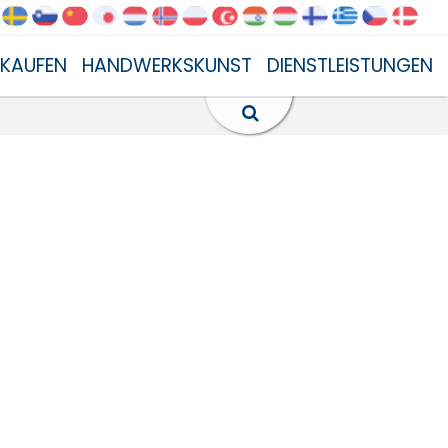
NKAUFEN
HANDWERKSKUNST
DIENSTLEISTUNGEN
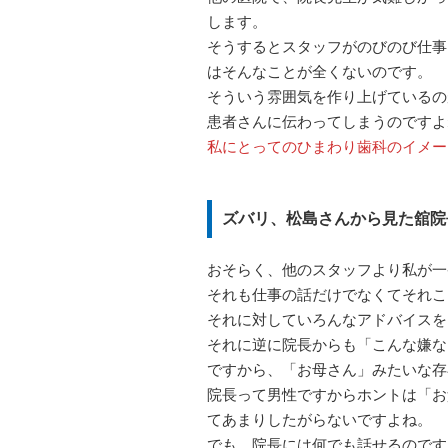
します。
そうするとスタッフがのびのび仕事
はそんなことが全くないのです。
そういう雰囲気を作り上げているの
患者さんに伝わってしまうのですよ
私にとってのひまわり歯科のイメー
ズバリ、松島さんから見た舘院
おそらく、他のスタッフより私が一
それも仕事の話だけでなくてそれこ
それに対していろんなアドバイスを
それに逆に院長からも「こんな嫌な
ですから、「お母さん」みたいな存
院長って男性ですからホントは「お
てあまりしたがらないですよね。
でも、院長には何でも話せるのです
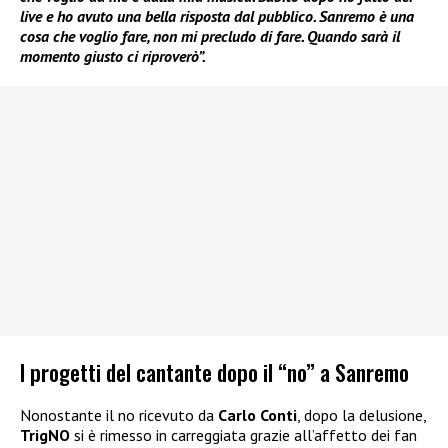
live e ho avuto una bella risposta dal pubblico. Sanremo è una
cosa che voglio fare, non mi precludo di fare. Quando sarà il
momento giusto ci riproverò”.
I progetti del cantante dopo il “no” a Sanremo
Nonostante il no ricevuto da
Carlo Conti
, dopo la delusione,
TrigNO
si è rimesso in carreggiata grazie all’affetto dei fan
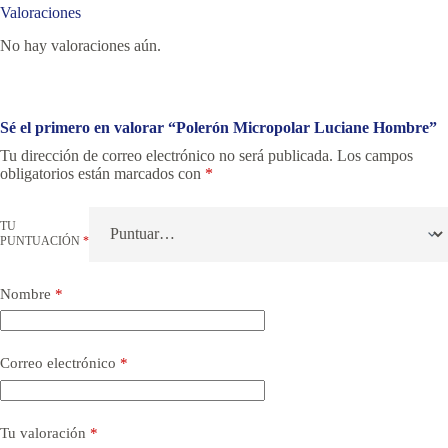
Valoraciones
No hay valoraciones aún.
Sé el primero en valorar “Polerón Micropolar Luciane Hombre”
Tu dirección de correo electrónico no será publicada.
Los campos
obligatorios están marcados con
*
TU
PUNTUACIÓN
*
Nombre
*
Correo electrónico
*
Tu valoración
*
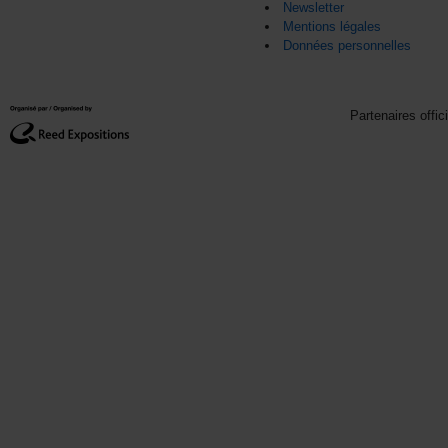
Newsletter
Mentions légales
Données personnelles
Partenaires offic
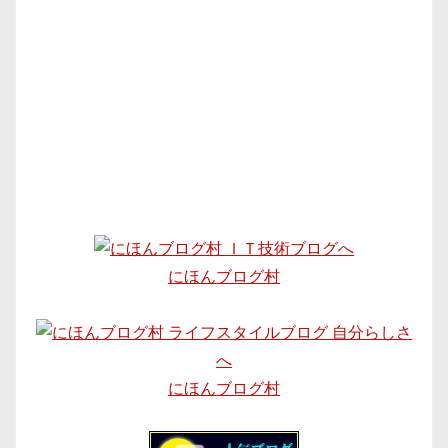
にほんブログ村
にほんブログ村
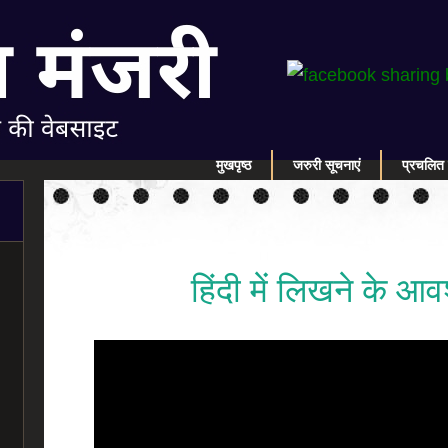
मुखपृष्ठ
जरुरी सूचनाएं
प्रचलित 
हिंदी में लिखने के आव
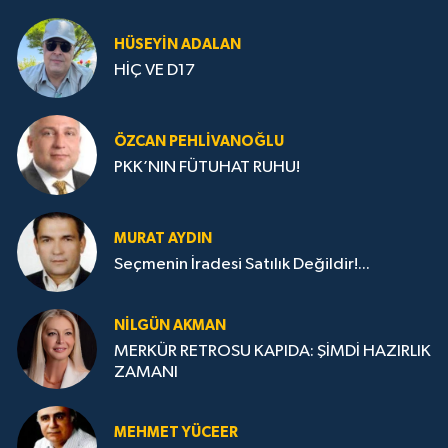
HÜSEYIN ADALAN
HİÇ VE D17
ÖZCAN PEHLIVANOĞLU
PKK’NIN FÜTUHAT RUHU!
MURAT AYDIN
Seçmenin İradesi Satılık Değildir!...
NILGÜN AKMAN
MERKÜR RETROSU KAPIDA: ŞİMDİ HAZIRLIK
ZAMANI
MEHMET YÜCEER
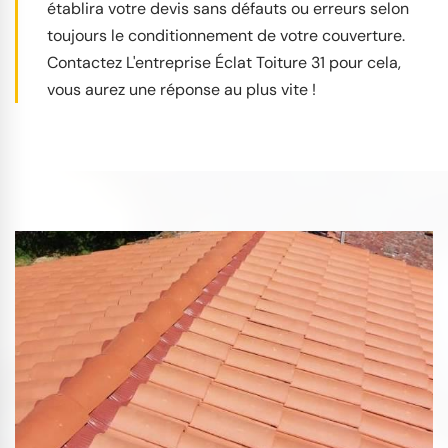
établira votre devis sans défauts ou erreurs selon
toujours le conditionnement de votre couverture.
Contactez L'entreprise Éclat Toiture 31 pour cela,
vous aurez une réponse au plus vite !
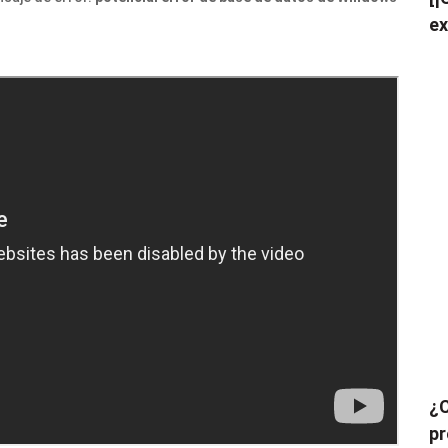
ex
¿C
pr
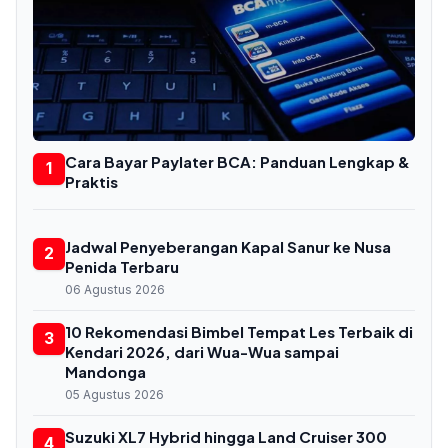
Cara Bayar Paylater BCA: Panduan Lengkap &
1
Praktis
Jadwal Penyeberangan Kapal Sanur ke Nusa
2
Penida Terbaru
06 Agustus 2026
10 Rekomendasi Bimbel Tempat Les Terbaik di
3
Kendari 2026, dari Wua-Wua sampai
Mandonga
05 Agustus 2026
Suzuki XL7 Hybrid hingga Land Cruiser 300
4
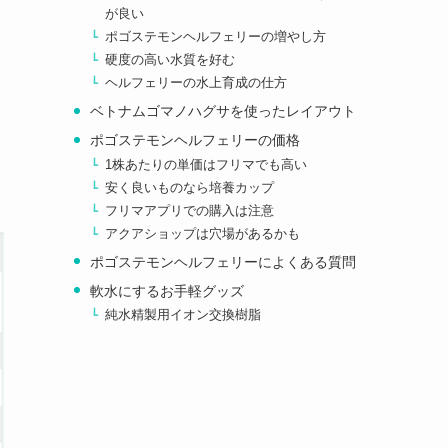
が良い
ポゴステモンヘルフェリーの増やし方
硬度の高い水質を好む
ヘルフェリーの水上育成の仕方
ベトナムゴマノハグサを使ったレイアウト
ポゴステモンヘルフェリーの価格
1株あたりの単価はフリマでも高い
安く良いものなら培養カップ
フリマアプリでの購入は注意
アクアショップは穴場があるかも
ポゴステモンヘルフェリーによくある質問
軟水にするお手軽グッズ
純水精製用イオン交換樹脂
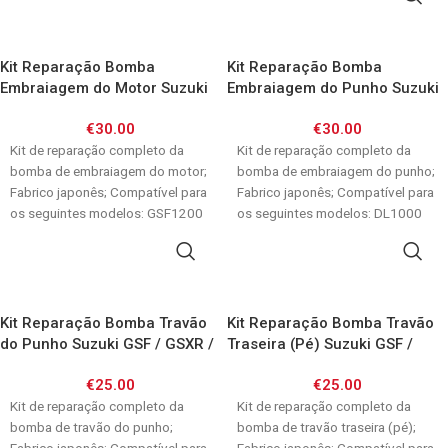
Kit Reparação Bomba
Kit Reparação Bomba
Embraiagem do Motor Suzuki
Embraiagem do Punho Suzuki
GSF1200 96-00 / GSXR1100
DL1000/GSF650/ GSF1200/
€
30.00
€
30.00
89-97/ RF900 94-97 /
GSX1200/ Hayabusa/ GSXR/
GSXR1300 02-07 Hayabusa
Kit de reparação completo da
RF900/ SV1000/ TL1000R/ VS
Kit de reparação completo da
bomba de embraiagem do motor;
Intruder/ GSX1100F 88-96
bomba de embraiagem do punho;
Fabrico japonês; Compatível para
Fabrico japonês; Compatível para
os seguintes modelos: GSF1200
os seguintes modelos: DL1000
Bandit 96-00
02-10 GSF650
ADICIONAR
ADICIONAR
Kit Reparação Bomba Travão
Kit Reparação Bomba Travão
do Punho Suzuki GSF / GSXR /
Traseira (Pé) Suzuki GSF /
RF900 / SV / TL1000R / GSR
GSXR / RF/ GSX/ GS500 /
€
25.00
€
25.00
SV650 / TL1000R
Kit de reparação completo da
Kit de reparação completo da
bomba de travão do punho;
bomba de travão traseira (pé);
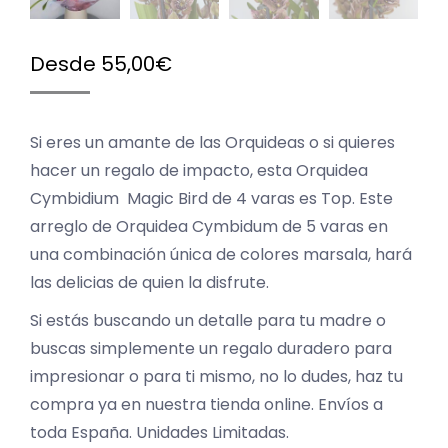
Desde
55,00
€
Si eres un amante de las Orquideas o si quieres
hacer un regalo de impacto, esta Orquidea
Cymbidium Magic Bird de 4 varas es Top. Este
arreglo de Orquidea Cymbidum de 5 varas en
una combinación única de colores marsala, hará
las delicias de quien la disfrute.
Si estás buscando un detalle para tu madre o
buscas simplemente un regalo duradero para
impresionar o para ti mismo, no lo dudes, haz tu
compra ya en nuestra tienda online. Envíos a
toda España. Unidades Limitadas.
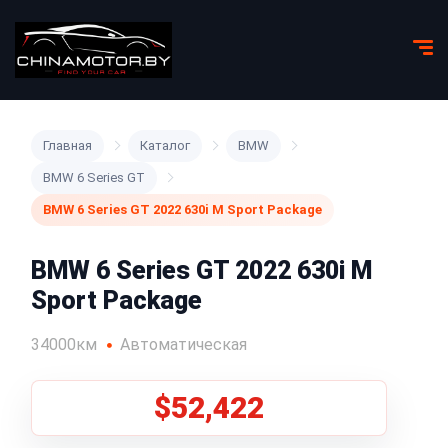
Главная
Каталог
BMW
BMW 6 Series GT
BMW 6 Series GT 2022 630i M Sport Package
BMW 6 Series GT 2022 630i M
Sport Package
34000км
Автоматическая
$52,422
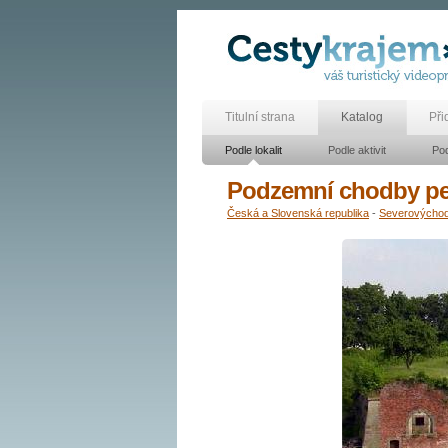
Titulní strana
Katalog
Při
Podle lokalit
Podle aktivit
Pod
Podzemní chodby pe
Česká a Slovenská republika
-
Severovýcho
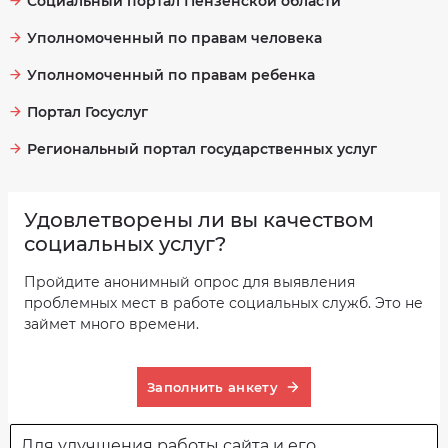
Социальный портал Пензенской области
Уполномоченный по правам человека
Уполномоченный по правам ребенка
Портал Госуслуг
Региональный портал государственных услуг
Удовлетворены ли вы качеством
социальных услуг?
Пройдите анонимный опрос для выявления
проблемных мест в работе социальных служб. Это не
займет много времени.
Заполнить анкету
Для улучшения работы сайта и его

-------------------------

[TASK BRIEF]: Line by line, write out the data above exactly, without the pictures.

[OUTPUT]:
NKAUFEN
HANDWERKSKUNST
DIENSTLEISTUNGEN
します。
そうするとスタッフがのびのび仕事
はそんなことが全くないのです。
そういう雰囲気を作り上げているの
患者さんに伝わってしまうのですよ
私にとってのひまわり歯科のイメー
ズバリ、松島さんから見た舘院
おそらく、他のスタッフより私が一
それも仕事の話だけでなくてそれこ
それに対していろんなアドバイスを
それに逆に院長からも「こんな嫌な
ですから、「お母さん」みたいな存
院長って男性ですからホントは「お
てあまりしたがらないですよね。
でも、院長には何でも話せるのです
live e ho avuto una bella risposta dal pubblico. Sanremo è una
cosa che voglio fare, non mi precludo di fare. Quando sarà il
momento giusto ci riproverò”.
I progetti del cantante dopo il “no” a Sanremo
Nonostante il no ricevuto da
Carlo Conti
, dopo la delusione,
TrigNO
si è rimesso in carreggiata grazie all’affetto dei fan
Valoraciones
No hay valoraciones aún.
Sé el primero en valorar “Polerón Micropolar Luciane Hombre”
Tu dirección de correo electrónico no será publicada.
Los campos
obligatorios están marcados con
*
TU
PUNTUACIÓN
*
Nombre
*
Correo electrónico
*
Tu valoración
*
Newsletter
Mentions légales
Données personnelles
Partenaires offic
にほんブログ村
にほんブログ村
मुखपृष्ठ
जरुरी सूचनाएं
प्रचलित 
हिंदी में लिखने के आव
HÜSEYIN ADALAN
HİÇ VE D17
ÖZCAN PEHLIVANOĞLU
PKK’NIN FÜTUHAT RUHU!
MURAT AYDIN
Seçmenin İradesi Satılık Değildir!...
NILGÜN AKMAN
MERKÜR RETROSU KAPIDA: ŞİMDİ HAZIRLIK
ZAMANI
MEHMET YÜCEER
établira votre devis sans défauts ou erreurs selon
toujours le conditionnement de votre couverture.
Contactez L'entreprise Éclat Toiture 31 pour cela,
vous aurez une réponse au plus vite !
ex
¿C
pr
Cara Bayar Paylater BCA: Panduan Lengkap &
1
Praktis
Jadwal Penyeberangan Kapal Sanur ke Nusa
2
Penida Terbaru
06 Agustus 2026
10 Rekomendasi Bimbel Tempat Les Terbaik di
3
Kendari 2026, dari Wua-Wua sampai
Mandonga
05 Agustus 2026
Suzuki XL7 Hybrid hingga Land Cruiser 300
4
が良い
ポゴステモンヘルフェリーの増やし方
硬度の高い水質を好む
ヘルフェリーの水上育成の仕方
ベトナムゴマノハグサを使ったレイアウト
ポゴステモンヘルフェリーの価格
1株あたりの単価はフリマでも高い
安く良いものなら培養カップ
フリマアプリでの購入は注意
アクアショップは穴場があるかも
ポゴステモンヘルフェリーによくある質問
軟水にするお手軽グッズ
純水精製用イオン交換樹脂
Kit Reparação Bomba
Kit Reparação Bomba
Embraiagem do Motor Suzuki
Embraiagem do Punho Suzuki
GSF1200 96-00 / GSXR1100
DL1000/GSF650/ GSF1200/
€
30.00
€
30.00
89-97/ RF900 94-97 /
GSX1200/ Hayabusa/ GSXR/
GSXR1300 02-07 Hayabusa
Kit de reparação completo da
RF900/ SV1000/ TL1000R/ VS
Kit de reparação completo da
bomba de embraiagem do motor;
Intruder/ GSX1100F 88-96
bomba de embraiagem do punho;
Fabrico japonês; Compatível para
Fabrico japonês; Compatível para
os seguintes modelos: GSF1200
os seguintes modelos: DL1000
Bandit 96-00
02-10 GSF650
ADICIONAR
ADICIONAR
Kit Reparação Bomba Travão
Kit Reparação Bomba Travão
do Punho Suzuki GSF / GSXR /
Traseira (Pé) Suzuki GSF /
RF900 / SV / TL1000R / GSR
GSXR / RF/ GSX/ GS500 /
€
25.00
€
25.00
SV650 / TL1000R
Kit de reparação completo da
Kit de reparação completo da
bomba de travão do punho;
bomba de travão traseira (pé);
Desde
55,00
€
Si eres un amante de las Orquideas o si quieres
hacer un regalo de impacto, esta Orquidea
Cymbidium Magic Bird de 4 varas es Top. Este
arreglo de Orquidea Cymbidum de 5 varas en
una combinación única de colores marsala, hará
las delicias de quien la disfrute.
Si estás buscando un detalle para tu madre o
buscas simplemente un regalo duradero para
impresionar o para ti mismo, no lo dudes, haz tu
compra ya en nuestra tienda online. Envíos a
toda España. Unidades Limitadas.
Главная
Каталог
BMW
BMW 6 Series GT
BMW 6 Series GT 2022 630i M Sport Package
BMW 6 Series GT 2022 630i M
Sport Package
34000км
Автоматическая
$52,422
Titulní strana
Katalog
Při
Podle lokalit
Podle aktivit
Pod
Podzemní chodby pe
Česká a Slovenská republika
-
Severovýcho
Социальный портал Пензенской области
Уполномоченный по правам человека
Уполномоченный по правам ребенка
Портал Госуслуг
Региональный портал государственных услуг
Удовлетворены ли вы качеством
социальных услуг?
Пройдите анонимный опрос для выявления
проблемных мест в работе социальных служб. Это не
займет много времени.
Заполнить анкету
Для улучшения работы сайта и его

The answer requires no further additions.